(Collected data)
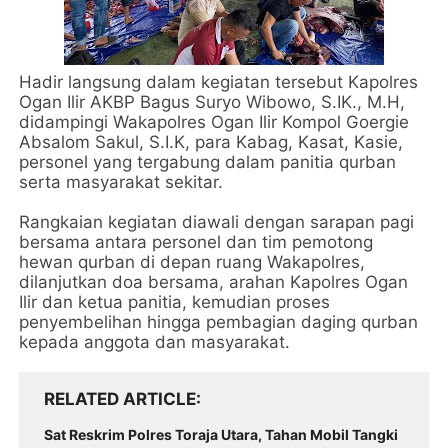
Hadir langsung dalam kegiatan tersebut Kapolres
Ogan Ilir AKBP Bagus Suryo Wibowo, S.IK., M.H,
didampingi Wakapolres Ogan Ilir Kompol Goergie
Absalom Sakul, S.I.K, para Kabag, Kasat, Kasie,
personel yang tergabung dalam panitia qurban
serta masyarakat sekitar.
Rangkaian kegiatan diawali dengan sarapan pagi
bersama antara personel dan tim pemotong
hewan qurban di depan ruang Wakapolres,
dilanjutkan doa bersama, arahan Kapolres Ogan
Ilir dan ketua panitia, kemudian proses
penyembelihan hingga pembagian daging qurban
kepada anggota dan masyarakat.
RELATED ARTICLE
Sat Reskrim Polres Toraja Utara, Tahan Mobil Tangki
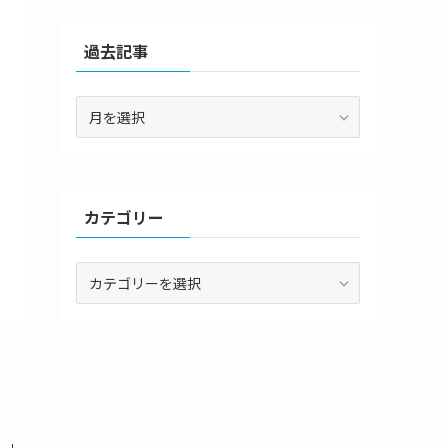
過去記事
過
去
記
事
カテゴリー
カ
テ
ゴ
リ
ー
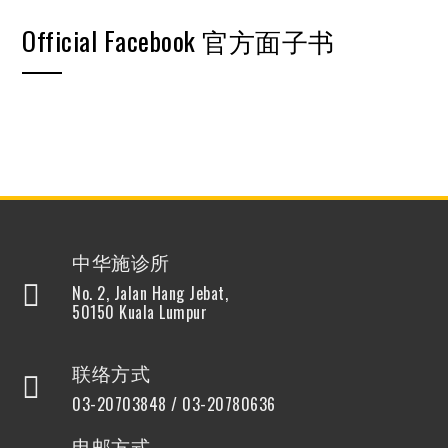
Official Facebook 官方面子书
中华施诊所
No. 2, Jalan Hang Jebat,
50150 Kuala Lumpur
联络方式
03-20703848 / 03-20780636
电邮方式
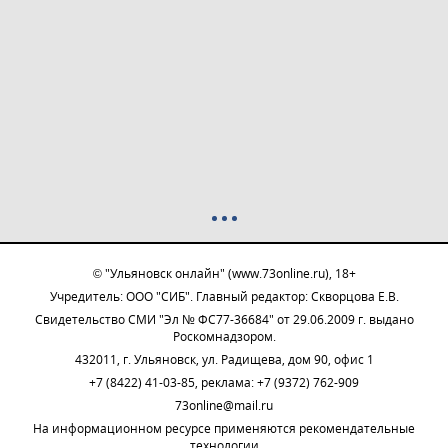
© "Ульяновск онлайн" (www.73online.ru), 18+
Учредитель: ООО "СИБ". Главный редактор: Скворцова Е.В.
Свидетельство СМИ "Эл № ФС77-36684" от 29.06.2009 г. выдано
Роскомнадзором.
432011, г. Ульяновск, ул. Радищева, дом 90, офис 1
+7 (8422) 41-03-85, реклама: +7 (9372) 762-909
73online@mail.ru
На информационном ресурсе применяются рекомендательные
технологии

# Aim of the exercise:
Copy every line of text in the data above word for word, leaving the pictures out of your answer.

# Result of this task:
Hadir langsung dalam kegiatan tersebut Kapolres
Ogan Ilir AKBP Bagus Suryo Wibowo, S.IK., M.H,
didampingi Wakapolres Ogan Ilir Kompol Goergie
Absalom Sakul, S.I.K, para Kabag, Kasat, Kasie,
personel yang tergabung dalam panitia qurban
serta masyarakat sekitar.
Rangkaian kegiatan diawali dengan sarapan pagi
bersama antara personel dan tim pemotong
hewan qurban di depan ruang Wakapolres,
dilanjutkan doa bersama, arahan Kapolres Ogan
Ilir dan ketua panitia, kemudian proses
penyembelihan hingga pembagian daging qurban
kepada anggota dan masyarakat.
RELATED ARTICLE
Sat Reskrim Polres Toraja Utara, Tahan Mobil Tangki
過去記事
過
去
記
事
カテゴリー
カ
テ
ゴ
リ
ー
Official Facebook 官方面子书
中华施诊所
No. 2, Jalan Hang Jebat,
50150 Kuala Lumpur
联络方式
03-20703848 / 03-20780636
电邮方式
© "Ульяновск онлайн" (www.73online.ru), 18+
Учредитель: ООО "СИБ". Главный редактор: Скворцова Е.В.
Свидетельство СМИ "Эл № ФС77-36684" от 29.06.2009 г. выдано
Роскомнадзором.
432011, г. Ульяновск, ул. Радищева, дом 90, офис 1
+7 (8422) 41-03-85, реклама: +7 (9372) 762-909
73online@mail.ru
На информационном ресурсе применяются рекомендательные
технологии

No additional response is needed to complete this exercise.